Un guardia civil muere en acto de servicio por un infarto en Tenerife
¿Qué pasa cuando el trabajo arriesga tu vida y, en un momento, te arrebata la propia? Un agente de la Guardia Civil perdió la vida este domingo en Tenerife por un infarto durante un operativo importante.
Este guardia, de 62 años y destinado en la Comandancia de Tenerife, se encontraba en reserva en el puesto de mando cuando sufrió el infarto. Pese a los esfuerzos por salvarlo, no lograron reanimarlo. La noticia ha conmovido a todos, especialmente a quienes dependen de la labor policial en la calle.
Lo que esto revela es la enorme presión y riesgo que enfrentan quienes nos protegen. No solo en situaciones peligrosas, sino también en tareas rutinarias, el estrés y el esfuerzo pueden pasar factura en cualquier momento. La pérdida de un compañero así nos hace reflexionar sobre cuánto cuesta mantener la seguridad y qué pasa cuando esa balanza se rompe.
Para los ciudadanos, esta tragedia no solo es una noticia triste, sino una llamada de atención. La salud de quienes nos cuidan es fundamental y, muchas veces, olvidada. La próxima vez que veas a un policía en la calle, piensa en el esfuerzo que hay detrás y en la importancia de cuidar también su bienestar.
¿Qué puede pasar ahora?
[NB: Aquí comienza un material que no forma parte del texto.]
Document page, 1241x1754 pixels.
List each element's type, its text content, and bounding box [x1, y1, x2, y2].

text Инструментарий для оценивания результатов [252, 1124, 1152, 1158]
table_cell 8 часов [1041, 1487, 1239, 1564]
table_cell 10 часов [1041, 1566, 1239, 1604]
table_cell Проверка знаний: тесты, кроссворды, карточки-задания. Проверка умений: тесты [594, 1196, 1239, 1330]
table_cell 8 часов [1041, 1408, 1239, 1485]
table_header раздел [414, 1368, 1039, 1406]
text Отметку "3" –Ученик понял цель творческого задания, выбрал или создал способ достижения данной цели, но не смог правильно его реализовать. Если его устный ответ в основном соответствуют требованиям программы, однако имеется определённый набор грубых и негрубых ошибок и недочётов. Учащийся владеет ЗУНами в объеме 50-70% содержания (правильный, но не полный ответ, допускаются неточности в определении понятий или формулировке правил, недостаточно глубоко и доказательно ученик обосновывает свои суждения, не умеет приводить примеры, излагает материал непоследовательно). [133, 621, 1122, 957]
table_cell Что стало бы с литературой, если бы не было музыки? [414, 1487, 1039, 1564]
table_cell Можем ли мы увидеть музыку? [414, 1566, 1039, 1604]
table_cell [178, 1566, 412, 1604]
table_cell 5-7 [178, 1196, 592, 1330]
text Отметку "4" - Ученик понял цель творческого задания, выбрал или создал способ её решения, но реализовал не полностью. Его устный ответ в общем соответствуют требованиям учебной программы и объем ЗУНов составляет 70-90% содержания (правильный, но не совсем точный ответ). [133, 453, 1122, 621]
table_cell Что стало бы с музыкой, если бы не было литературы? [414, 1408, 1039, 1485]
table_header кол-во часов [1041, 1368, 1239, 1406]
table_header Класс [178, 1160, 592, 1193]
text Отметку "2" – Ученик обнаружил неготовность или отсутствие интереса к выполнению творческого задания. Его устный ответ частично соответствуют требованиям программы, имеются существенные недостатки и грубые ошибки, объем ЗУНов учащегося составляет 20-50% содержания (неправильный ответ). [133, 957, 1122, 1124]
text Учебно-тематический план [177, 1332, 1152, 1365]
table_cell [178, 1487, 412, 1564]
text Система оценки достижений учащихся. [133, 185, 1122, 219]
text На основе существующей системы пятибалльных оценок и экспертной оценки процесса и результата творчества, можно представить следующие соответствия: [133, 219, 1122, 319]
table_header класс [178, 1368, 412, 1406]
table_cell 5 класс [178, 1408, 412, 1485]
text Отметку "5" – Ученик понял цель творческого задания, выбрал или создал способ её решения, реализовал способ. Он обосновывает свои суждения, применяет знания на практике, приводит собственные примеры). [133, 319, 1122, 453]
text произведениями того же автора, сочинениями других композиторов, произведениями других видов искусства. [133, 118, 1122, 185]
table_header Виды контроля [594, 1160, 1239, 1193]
La familia del agente necesita apoyo y reconocimiento. La Administración debería revisar las condiciones de salud y estrés laboral en las fuerzas de seguridad. Además, las instituciones deben fortalecer los programas de prevención y atención sanitaria para estos profesionales. La pregunta que queda en el aire es: ¿estamos haciendo lo suficiente por quienes nos protegen?